健は「ヤッパ、プロの味かぁ〜。なんかコクが違うよね。」と知ったかぶりをするので、「なんかナマイキでちょっとムカつくぅ〜」と返しました。
そんなやり取りが可笑しくて、アタシは自然と笑顔になりました。
以前は同じ食卓について一緒に食べていても、アタシが一方的に語りかけることはあっても、健が言葉を返してくれることは滅多にありませんでした。
美味しそうに食べてはいても、アタシの顔を見ることもなく、黙々と完食していたのです。

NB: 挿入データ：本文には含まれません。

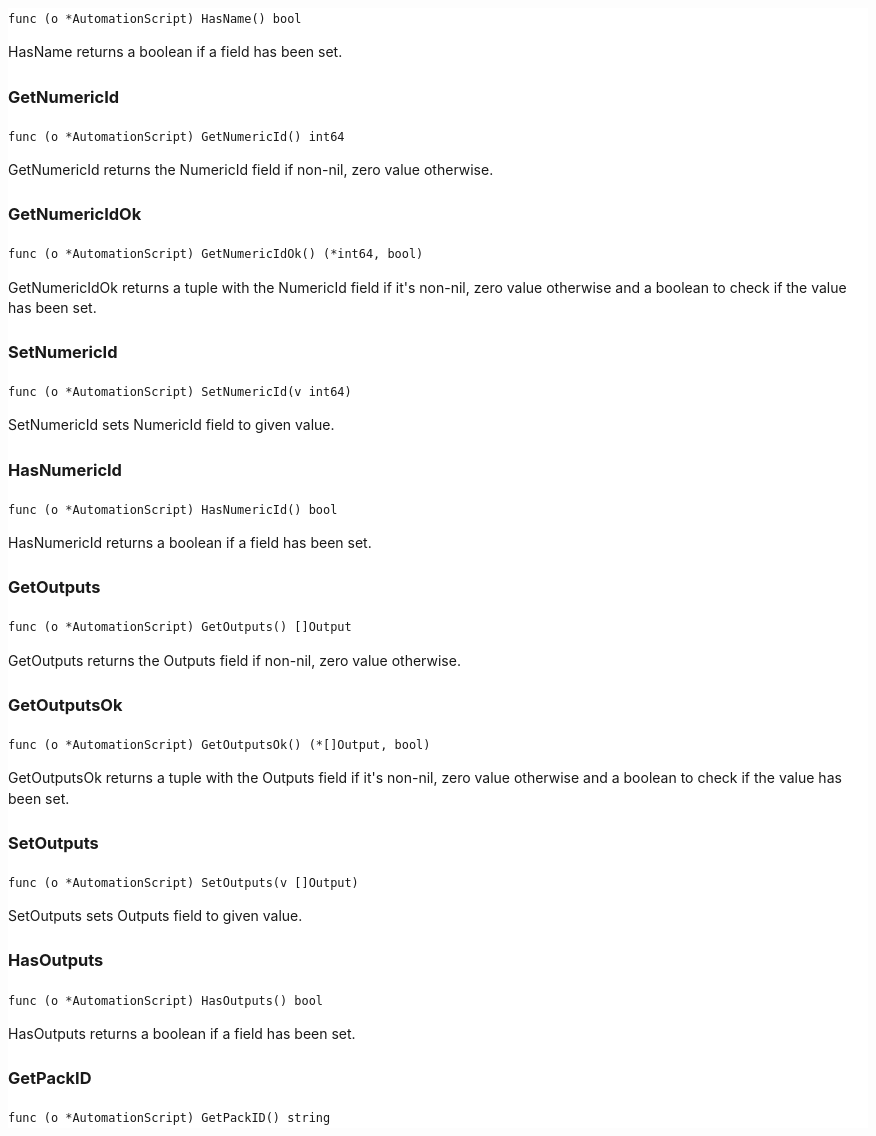`func (o *AutomationScript) HasName() bool`

HasName returns a boolean if a field has been set.

### GetNumericId

`func (o *AutomationScript) GetNumericId() int64`

GetNumericId returns the NumericId field if non-nil, zero value otherwise.

### GetNumericIdOk

`func (o *AutomationScript) GetNumericIdOk() (*int64, bool)`

GetNumericIdOk returns a tuple with the NumericId field if it's non-nil, zero value otherwise
and a boolean to check if the value has been set.

### SetNumericId

`func (o *AutomationScript) SetNumericId(v int64)`

SetNumericId sets NumericId field to given value.

### HasNumericId

`func (o *AutomationScript) HasNumericId() bool`

HasNumericId returns a boolean if a field has been set.

### GetOutputs

`func (o *AutomationScript) GetOutputs() []Output`

GetOutputs returns the Outputs field if non-nil, zero value otherwise.

### GetOutputsOk

`func (o *AutomationScript) GetOutputsOk() (*[]Output, bool)`

GetOutputsOk returns a tuple with the Outputs field if it's non-nil, zero value otherwise
and a boolean to check if the value has been set.

### SetOutputs

`func (o *AutomationScript) SetOutputs(v []Output)`

SetOutputs sets Outputs field to given value.

### HasOutputs

`func (o *AutomationScript) HasOutputs() bool`

HasOutputs returns a boolean if a field has been set.

### GetPackID

`func (o *AutomationScript) GetPackID() string`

完食するってことは美味しいとは思ってくれているのよね。
そんな自己満足しかなかったのです。
お互いに想いを確認し合い、それが通じ合う事で、こんなにも気持ちは変わるんだ。
アタシはそんな満足感に満ちていました。
「姉ちゃん!おかわりっ!」
健の大きな声で我に返り、アタシにおかわりを求めてくれたことに感動していました。
普段はそれはお母さんの仕事だったからです。
お母さんを真似て「ハイハイ」と笑っている自分がいました。
お母さんもこんな気持ちだったんだね、と思いながら、ご飯を山盛りに装い、健に渡します。
健が満面の笑顔で「ありがと」と受け取ると、胸がキュンとしました。
健はジャガイモとソーセージのジャーマンポテト風ガーリック炒めもバクバクと食べ進め、サラダを小皿に取り
「姉ちゃんてさ、女として完璧だよね。綺麗だし、可愛いし、優しくて、家事は何でもこなすしさ、料理もバツグン上手くて。僕なんかよりずっと頭も良いしさ。」
そうアタシを見つめ呟きました。
アタシはスゴく驚きました。
綺麗だとか可愛いだとか、優しいなんてこと、これまで一度だって健はアタシに言ったことがなかったからです。
顔から火が飛び出るんじゃないかと思うほど恥ずかしさと嬉しさが溢れます。
「えっ?!何?!今までそんな事一度も言ったことないじゃない。急にどうしたの?!」
そんな言葉しか口からは出ません。
内心はとても嬉しいのに。
思わず用事もないのにドレッシングの蓋を開けたり閉めたりしてしまいます。
自分でも何を狼狽えているの?と思うほどでした。
健は「?」という不思議そうな顔をして、「普通に思ったこと言っただけだけど?」と食べ進んでいました。
アタシは自分のあからさまに狼狽えた行動と健の言葉が嬉しかったのが混ざり合い、俯いて真っ赤になった顔を悟られまいとするのが精一杯でした。
「そんな事よりさ····」
健が少し重めに口を開きました。